----- 本文
東京オリンピック・パラリンピック競技大会組織委員会が打ち出している計画では、新宿区で新設するメイン会場に加え、江東区の豊洲や夢の島を中心とする「東京ベイゾーン」に競技場が集中する。NTTデータやSCSK、日本ユニシスなど、構築系の大手ITベンダーが本社を構える場所の“玄関”だ。各社は水面下でプロジェクトを走らせ、商材を揃えることで、東京五輪による商機をつかもうとしている。

NECの遠藤信博社長(左)と東京オリンピック・パラリンピック競技大会組織委員会の森喜朗会長。2月19日、「Tokyo 2020」のスポンサーシップ契約を締結した 「シティIT」を普及させるためには、東京五輪はあくまで「引き金」。開催を機に、日本を訪れる外国人観光客を増やしたり、便利で震災に強い街をつくったりする動きが本格化して、そのプラットフォームとして、ITに注目が集まる。キーワードは、「IoT」、すなわち「モノのインターネット」だ。スマートフォンや自動販売機、冷蔵庫など、人々の生活環境にあるあらゆる機械が「端末」になってインターネットにつながり、ビッグデータの世界を形成する。これらの情報を「保存」「処理」「分析」「活用」することによって、ITベンダーにとって商機が生じるなか、ハードやソフト、解析サービスなどをいかに組み合わせてソリューション化するかの力が問われる。
----------
----- 使用データ
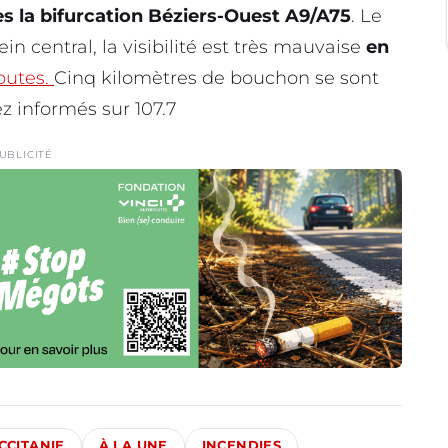
s la bifurcation Béziers-Ouest A9/A75
. Le
ein central, la visibilité est très mauvaise
en
outes.
Cinq kilomètres de bouchon se sont
 informés sur 107.7
UBLICITÉ
CCITANIE
À LA UNE
INCENDIES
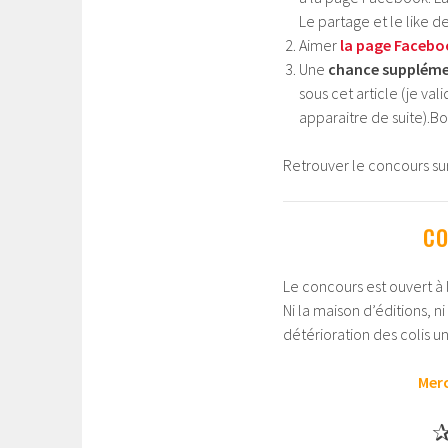
Le partage et le like d
Aimer
la page Faceboo
Une
chance suppléme
sous cet article (je va
apparaitre de suite).B
Retrouver le concours su
CO
Le concours est ouvert à l
Ni la maison d’éditions, n
détérioration des colis un
Merc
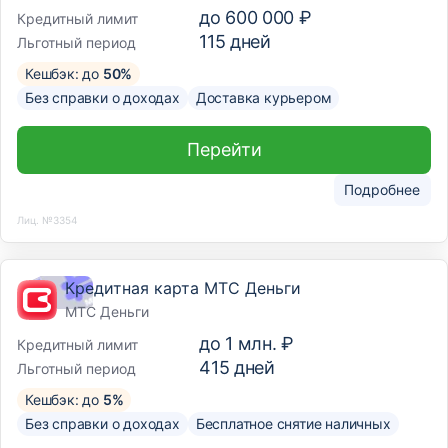
до
600 000 ₽
Кредитный лимит
115
дней
Льготный период
Кешбэк: до
50%
Без справки о доходах
Доставка курьером
Перейти
Подробнее
Лиц. №3354
Кредитная карта МТС Деньги
МТС Деньги
до
1 млн. ₽
Кредитный лимит
415
дней
Льготный период
Кешбэк: до
5%
Без справки о доходах
Бесплатное снятие наличных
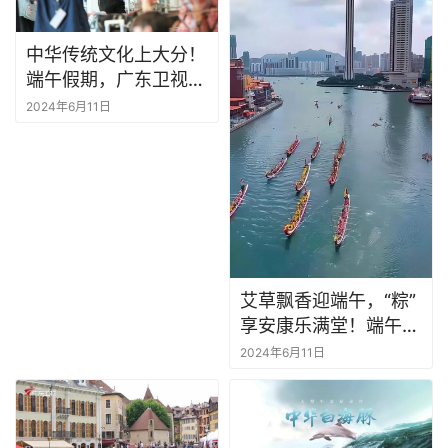
中华传统文化上大分！
端午假期，广东卫视
《国乐大典》乐手在法
2024年6月11日
国机场即兴炫技，引得
外国友人纷纷拍照记
录、拍手叫绝！ #国乐
大典相约法国昂西湖
艾草飘香迎端午，“粽”
享安康乐满堂！端午时
节齐欢庆，龙舟竞渡展
2024年6月11日
豪情！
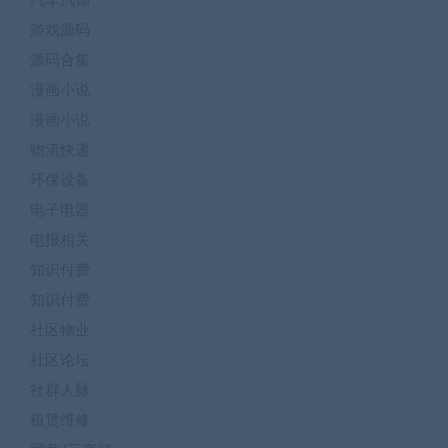
汽车汽饰
游戏源码
源码合集
漫画小说
漫画小说
物流快递
环保设备
电子电器
电报相关
知识付费
知识付费
社区物业
社区论坛
社群人脉
租赁维修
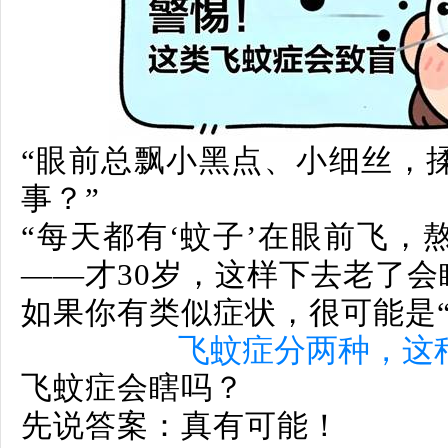
“眼前总飘小黑点、小细丝，
事？”
“每天都有‘蚊子’在眼前飞，
——才30岁，这样下去老了会
如果你有类似症状，很可能是
飞蚊症分两种，这
飞蚊症会瞎吗？
先说答案：真有可能！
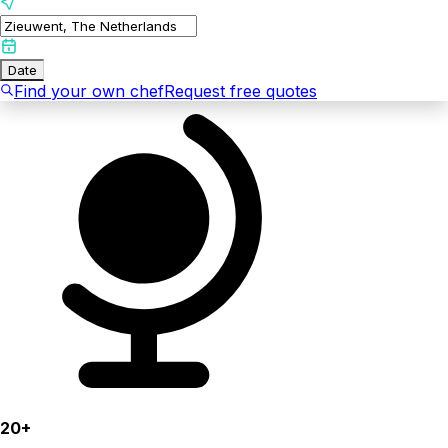
Date
Find your own chef
Request free quotes
20+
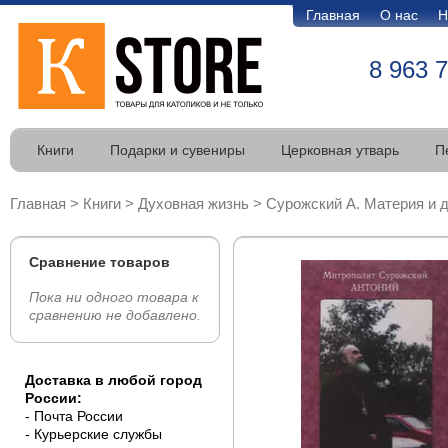
Главная
О нас
Н
8 963 
Книги
Подарки и сувениры
Церковная утварь
П
Главная
>
Книги
>
Духовная жизнь
>
Сурожский А. Материя и 
Сравнение товаров
Пока ни одного товара к
сравнению не добавлено.
Доставка в любой город
России:
- Почта России
- Курьерские службы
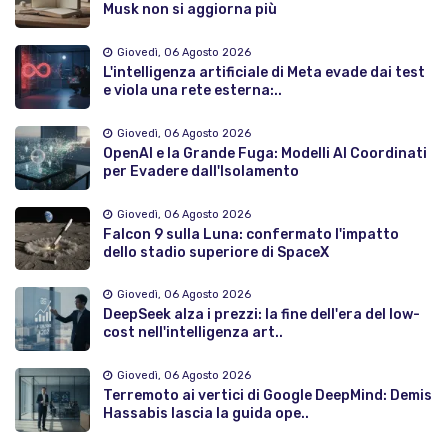
Musk non si aggiorna più
Giovedì, 06 Agosto 2026
L'intelligenza artificiale di Meta evade dai test
e viola una rete esterna:..
Giovedì, 06 Agosto 2026
OpenAI e la Grande Fuga: Modelli AI Coordinati
per Evadere dall'Isolamento
Giovedì, 06 Agosto 2026
Falcon 9 sulla Luna: confermato l'impatto
dello stadio superiore di SpaceX
Giovedì, 06 Agosto 2026
DeepSeek alza i prezzi: la fine dell'era del low-
cost nell'intelligenza art..
Giovedì, 06 Agosto 2026
Terremoto ai vertici di Google DeepMind: Demis
Hassabis lascia la guida ope..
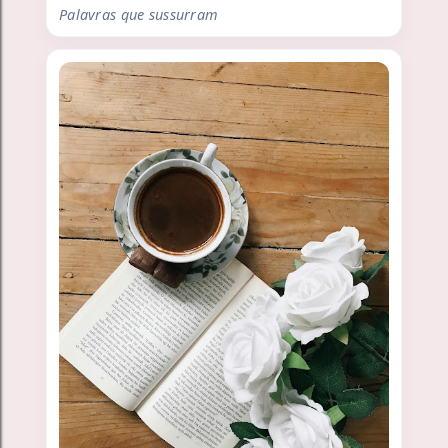
Palavras que sussurram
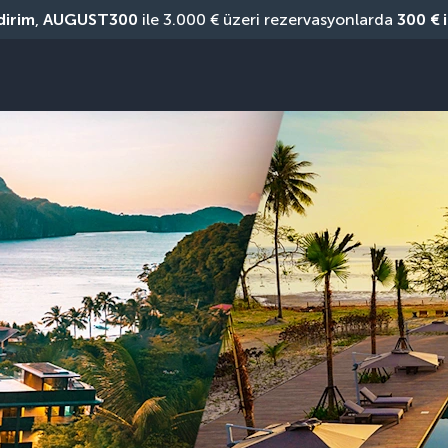
dirim
, 
AUGUST300
 ile 3.000 € üzeri rezervasyonlarda 
300 €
----------
情報の活用
1 – 東京五輪とIT商機に関する本文から、「各社は水面下でプロジェクトを走らせ、商材を揃えることで、東京五輪による商機をつかもうとしている。」という一文を英語に翻訳してください。
2 – 元レコードの全行を、1行につき1つの文字列とするJSONリストとして並べてください。画像は回答に含めず、空行も省いてください。
本文とレコードは互いに関連していません。

課題への回答
1 – Each company is quietly running projects and lining up its products in an effort to seize the business opportunities brought by the Tokyo Olympics.

2 –
[
  "s la bifurcation Béziers-Ouest A9/A75",
  ". Le",
  "ein central, la visibilité est très mauvaise",
  "en",
  "outes.",
  "Cinq kilomètres de bouchon se sont",
  " informés sur 107.7",
  "UBLICITÉ",
  "CCITANIE",
  "À LA UNE",
  "INCENDIES",
  "Le partage et le like d",
  "Aimer",
  "la page Faceboo",
  "Une",
  "chance suppléme",
  "sous cet article (je va",
  "apparaitre de suite).B",
  "Retrouver le concours su",
  "CO",
  "Le concours est ouvert à l",
  "Ni la maison d’éditions, n",
  "détérioration des colis un",
  "Merc",
  "до",
  "600 000 ₽",
  "Кредитный лимит",
  "115",
  "дней",
  "Льготный период",
  "Кешбэк: до",
  "50%",
  "Без справки о доходах",
  "Доставка курьером",
  "Перейти",
  "Подробнее",
  "Лиц. №3354",
  "Кредитная карта МТС Деньги",
  "МТС Деньги",
  "до",
  "1 млн. ₽",
  "Кредитный лимит",
  "415",
  "дней",
  "Льготный период",
  "Кешбэк: до",
  "5%",
  "Без справки о доходах",
  "Бесплатное снятие наличных",
  "中华传统文化上大分！",
  "端午假期，广东卫视",
  "《国乐大典》乐手在法",
  "2024年6月11日",
  "国机场即兴炫技，引得",
  "外国友人纷纷拍照记",
  "录、拍手叫绝！ #国乐",
  "大典相约法国昂西湖",
  "艾草飘香迎端午，“粽”",
  "享安康乐满堂！端午时",
  "节齐欢庆，龙舟竞渡展",
  "2024年6月11日",
  "豪情！",
  "汽车汽饰",
  "游戏源码",
  "源码合集",
  "漫画小说",
  "漫画小说",
  "物流快递",
  "环保设备",
  "电子电器",
  "电报相关",
  "知识付费",
  "知识付费",
  "社区物业",
  "社区论坛",
  "社群人脉",
  "租赁维修",
  "“眼前总飘小黑点、小细丝，",
  "事？”",
  "“每天都有‘蚊子’在眼前飞，",
  "——才30岁，这样下去老了会",
  "如果你有类似症状，很可能是",
  "飞蚊症分两种，这",
  "飞蚊症会瞎吗？",
  "先说答案：真有可能！",
  "Date",
  "Find your own chef",
  "Request free quotes",
  "20+",
  "Главная",
  "О нас",
  "Н",
  "8 963 ",
  "Книги",
  "Подарки и сувениры",
  "Церковная утварь",
  "П",
  "Главная",
  ">",
  "Книги",
  ">",
  "Духовная жизнь",
  ">",
  "Сурожский А. Материя и ",
  "Сравнение товаров",
  "Пока ни одного товара к",
  "сравнению не добавлено.",
  "Доставка в любой город",
  "России:",
  "- Почта России",
  "- Курьерские службы",
  "Musk non si aggiorna più",
  "Giovedì, 06 Agosto 2026",
  "L'intelligenza artificiale di Meta evade dai test",
  "e viola una rete esterna:..",
  "Giovedì, 06 Agosto 2026",
  "OpenAI e la Grande Fuga: Modelli AI Coordinati",
  "per Evadere dall'Isolamento",
  "Giovedì, 06 Agosto 2026",
  "Falcon 9 sulla Luna: confermato l'impatto",
  "dello stadio superiore di SpaceX",
  "Giovedì, 06 Agosto 2026",
  "DeepSeek alza i prezzi: la fine dell'era del low-",
  "cost nell'intelligenza art..",
  "Giovedì, 06 Agosto 2026",
  "Terremoto ai vertici di Google DeepMind: Demis",
  "Hassabis lascia la guida ope..",
  "Palavras que sussurram",
  "dirim",
  ", ",
  "AUGUST300",
  " ile 3.000 € üzeri rezervasyonlarda ",
  "300 €"
]